Beyond Use Cases: Building Algorithm “Horizontals”
Rather than chase one-off demos, Gambetta called for a portfolio of computational horizontals that map to many industries:
Hamiltonian simulation (chemistry/materials): Work with RIKEN and Oak Ridge mixes quantum results with classical solvers to push into regimes hard for exact classical methods, including real-time dynamics on lattice models (Basque collaborators).
Optimization: A growing community is assembling benchmark suites; early studies with Los Alamos on multi-objective optimization and hybrid quantum-classical loops show promising gaps versus top classical baselines in specific problem classes.
Quantum machine learning: Structured-data approaches (e.g., covariant kernels) scale to larger problems; startups are exploring Hamiltonian data encoding to bypass classical data-ingest bottlenecks.
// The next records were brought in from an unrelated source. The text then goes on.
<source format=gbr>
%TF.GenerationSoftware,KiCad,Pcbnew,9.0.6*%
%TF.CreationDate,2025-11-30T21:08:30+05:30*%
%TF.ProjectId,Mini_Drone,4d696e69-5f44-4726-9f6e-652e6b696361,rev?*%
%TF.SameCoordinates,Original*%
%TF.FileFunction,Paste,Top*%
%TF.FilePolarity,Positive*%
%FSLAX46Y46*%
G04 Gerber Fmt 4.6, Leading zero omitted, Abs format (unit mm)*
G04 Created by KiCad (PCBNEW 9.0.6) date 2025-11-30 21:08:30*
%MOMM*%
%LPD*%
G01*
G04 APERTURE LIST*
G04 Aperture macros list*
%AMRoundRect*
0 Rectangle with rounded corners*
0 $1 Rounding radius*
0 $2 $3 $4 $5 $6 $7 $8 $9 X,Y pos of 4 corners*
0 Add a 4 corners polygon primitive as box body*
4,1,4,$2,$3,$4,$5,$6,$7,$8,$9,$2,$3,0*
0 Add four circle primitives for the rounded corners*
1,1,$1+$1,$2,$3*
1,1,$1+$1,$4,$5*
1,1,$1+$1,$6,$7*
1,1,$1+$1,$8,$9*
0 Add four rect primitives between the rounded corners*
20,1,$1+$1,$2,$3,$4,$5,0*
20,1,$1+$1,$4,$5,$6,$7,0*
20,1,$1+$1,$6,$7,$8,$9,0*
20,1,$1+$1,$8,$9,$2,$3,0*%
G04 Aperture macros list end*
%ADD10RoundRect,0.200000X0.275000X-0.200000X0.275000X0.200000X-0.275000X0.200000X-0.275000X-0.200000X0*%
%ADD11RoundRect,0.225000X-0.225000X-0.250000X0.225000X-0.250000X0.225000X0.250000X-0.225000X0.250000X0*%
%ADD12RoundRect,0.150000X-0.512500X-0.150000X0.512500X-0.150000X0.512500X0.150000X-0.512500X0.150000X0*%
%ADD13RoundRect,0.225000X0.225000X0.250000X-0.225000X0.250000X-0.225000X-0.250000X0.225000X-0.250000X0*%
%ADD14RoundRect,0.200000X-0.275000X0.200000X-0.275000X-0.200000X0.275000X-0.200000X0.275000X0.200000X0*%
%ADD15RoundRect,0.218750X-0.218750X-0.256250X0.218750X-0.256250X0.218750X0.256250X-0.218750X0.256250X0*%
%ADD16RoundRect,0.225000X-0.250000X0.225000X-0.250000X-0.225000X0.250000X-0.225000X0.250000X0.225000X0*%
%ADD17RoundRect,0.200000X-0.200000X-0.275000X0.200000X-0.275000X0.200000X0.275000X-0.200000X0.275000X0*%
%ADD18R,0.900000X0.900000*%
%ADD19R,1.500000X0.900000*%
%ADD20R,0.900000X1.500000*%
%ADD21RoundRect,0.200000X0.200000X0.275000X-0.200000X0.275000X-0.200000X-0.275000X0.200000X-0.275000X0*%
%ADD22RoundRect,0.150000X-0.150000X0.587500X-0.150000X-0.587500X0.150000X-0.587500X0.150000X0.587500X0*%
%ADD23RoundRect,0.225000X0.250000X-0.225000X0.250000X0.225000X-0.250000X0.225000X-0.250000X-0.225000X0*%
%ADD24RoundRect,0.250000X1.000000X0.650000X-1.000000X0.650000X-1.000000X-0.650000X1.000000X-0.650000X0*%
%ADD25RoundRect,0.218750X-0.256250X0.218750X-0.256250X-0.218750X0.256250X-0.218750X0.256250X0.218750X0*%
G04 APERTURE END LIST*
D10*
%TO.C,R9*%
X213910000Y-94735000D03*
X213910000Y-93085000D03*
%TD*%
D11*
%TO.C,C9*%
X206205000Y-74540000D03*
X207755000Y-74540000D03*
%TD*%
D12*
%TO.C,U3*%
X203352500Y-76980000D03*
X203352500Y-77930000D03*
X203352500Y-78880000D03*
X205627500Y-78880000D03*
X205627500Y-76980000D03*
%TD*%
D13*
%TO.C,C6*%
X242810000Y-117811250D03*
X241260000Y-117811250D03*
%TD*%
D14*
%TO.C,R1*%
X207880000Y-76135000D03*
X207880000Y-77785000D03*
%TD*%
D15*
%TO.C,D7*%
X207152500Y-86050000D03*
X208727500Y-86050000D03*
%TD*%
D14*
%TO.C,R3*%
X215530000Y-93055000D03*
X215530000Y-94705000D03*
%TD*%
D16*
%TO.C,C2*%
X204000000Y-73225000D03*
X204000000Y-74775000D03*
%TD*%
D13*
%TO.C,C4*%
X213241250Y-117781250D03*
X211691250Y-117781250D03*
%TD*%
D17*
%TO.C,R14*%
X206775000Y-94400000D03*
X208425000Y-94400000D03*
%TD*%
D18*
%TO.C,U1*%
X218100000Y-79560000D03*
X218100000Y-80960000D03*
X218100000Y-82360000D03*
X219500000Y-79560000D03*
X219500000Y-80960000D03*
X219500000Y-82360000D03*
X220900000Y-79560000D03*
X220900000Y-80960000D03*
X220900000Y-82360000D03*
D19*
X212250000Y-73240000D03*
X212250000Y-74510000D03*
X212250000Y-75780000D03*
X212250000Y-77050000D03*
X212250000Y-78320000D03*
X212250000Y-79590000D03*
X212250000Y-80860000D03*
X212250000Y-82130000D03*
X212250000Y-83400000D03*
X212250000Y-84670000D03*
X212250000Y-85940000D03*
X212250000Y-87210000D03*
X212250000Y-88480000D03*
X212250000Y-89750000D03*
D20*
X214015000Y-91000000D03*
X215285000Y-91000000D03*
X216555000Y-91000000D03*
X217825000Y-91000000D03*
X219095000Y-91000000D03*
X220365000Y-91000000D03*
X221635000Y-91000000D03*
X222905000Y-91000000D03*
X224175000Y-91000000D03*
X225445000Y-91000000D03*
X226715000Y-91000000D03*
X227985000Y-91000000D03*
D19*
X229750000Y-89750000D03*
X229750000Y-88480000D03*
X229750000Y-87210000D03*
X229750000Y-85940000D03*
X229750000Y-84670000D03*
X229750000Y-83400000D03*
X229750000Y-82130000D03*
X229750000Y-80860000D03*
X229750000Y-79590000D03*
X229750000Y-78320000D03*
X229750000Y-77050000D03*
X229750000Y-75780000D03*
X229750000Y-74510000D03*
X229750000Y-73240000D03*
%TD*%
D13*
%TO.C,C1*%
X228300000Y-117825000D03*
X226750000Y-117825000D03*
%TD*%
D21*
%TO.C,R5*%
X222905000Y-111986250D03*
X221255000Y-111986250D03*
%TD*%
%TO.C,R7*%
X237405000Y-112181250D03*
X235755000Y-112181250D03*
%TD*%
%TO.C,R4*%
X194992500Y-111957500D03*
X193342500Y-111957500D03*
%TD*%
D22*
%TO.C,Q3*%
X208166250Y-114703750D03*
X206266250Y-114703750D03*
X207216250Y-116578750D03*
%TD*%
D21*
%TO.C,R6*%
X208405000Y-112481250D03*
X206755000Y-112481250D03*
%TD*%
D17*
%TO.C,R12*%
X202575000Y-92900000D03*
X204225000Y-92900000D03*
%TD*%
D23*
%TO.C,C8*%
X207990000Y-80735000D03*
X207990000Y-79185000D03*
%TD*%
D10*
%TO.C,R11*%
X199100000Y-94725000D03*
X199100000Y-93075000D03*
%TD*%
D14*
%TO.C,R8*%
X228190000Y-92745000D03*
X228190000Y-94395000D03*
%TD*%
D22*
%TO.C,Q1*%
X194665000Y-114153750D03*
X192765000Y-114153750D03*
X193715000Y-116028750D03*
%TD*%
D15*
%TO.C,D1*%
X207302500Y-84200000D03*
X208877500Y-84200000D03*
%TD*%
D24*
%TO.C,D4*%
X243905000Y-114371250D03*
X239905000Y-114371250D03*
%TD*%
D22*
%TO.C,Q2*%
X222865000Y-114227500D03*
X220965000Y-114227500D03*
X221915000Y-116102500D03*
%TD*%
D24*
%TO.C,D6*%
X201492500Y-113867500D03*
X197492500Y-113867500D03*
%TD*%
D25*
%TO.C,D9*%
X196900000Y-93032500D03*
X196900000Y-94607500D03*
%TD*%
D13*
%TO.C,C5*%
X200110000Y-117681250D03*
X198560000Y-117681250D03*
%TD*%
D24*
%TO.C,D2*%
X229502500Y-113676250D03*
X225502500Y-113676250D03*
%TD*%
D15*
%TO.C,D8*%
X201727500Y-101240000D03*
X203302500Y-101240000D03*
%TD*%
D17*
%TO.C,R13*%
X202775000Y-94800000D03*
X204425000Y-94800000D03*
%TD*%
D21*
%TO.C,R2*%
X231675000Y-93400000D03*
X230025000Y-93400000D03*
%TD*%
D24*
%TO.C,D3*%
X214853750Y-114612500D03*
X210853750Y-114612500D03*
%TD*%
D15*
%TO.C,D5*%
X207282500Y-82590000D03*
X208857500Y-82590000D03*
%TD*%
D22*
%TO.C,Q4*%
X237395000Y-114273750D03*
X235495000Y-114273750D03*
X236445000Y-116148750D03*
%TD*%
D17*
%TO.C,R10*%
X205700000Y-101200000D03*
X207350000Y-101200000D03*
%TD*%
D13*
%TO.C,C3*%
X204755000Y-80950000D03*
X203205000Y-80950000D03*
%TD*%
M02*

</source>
Differential equations: IBM teams reported an end-to-end algorithm indicating exponential-type speedups for stochastic differential equations, with related work (e.g., MIT) probing nonlinear dynamics and fusion-relevant models; alternative formulations map PDEs to loss-minimization objectives.
The point, he said, is to establish reusable building blocks where quantum shows reliable, reproducible advantages—then let industry use cases (from life sciences to energy and finance) flow from those foundations.
Partnerships as a Flywheel
IBM’s expanding network—universities, labs, startups, and enterprises—anchors the push from discovery to deployment. Examples included long-term collaborations in Japan (University of Tokyo, RIKEN), the Basque materials community, Chicago’s algorithm initiatives, and RPI on quantum-HPC integration (e.g., scheduling with SLURM). The aim: train talent, co-develop algorithms, seed startups, and embed quantum in HPC without reinventing the stack.
The Takeaway
Gambetta’s thesis is pragmatic and forward-leaning: the field has systems you can do science with today. The fastest path to broad utility is algorithm discovery across common computational horizontals, underpinned by reliable hardware, serious software, and open partnerships. Do that, he argued, and the milestones—verifiable advantage and, eventually, fault tolerance—stay within reach.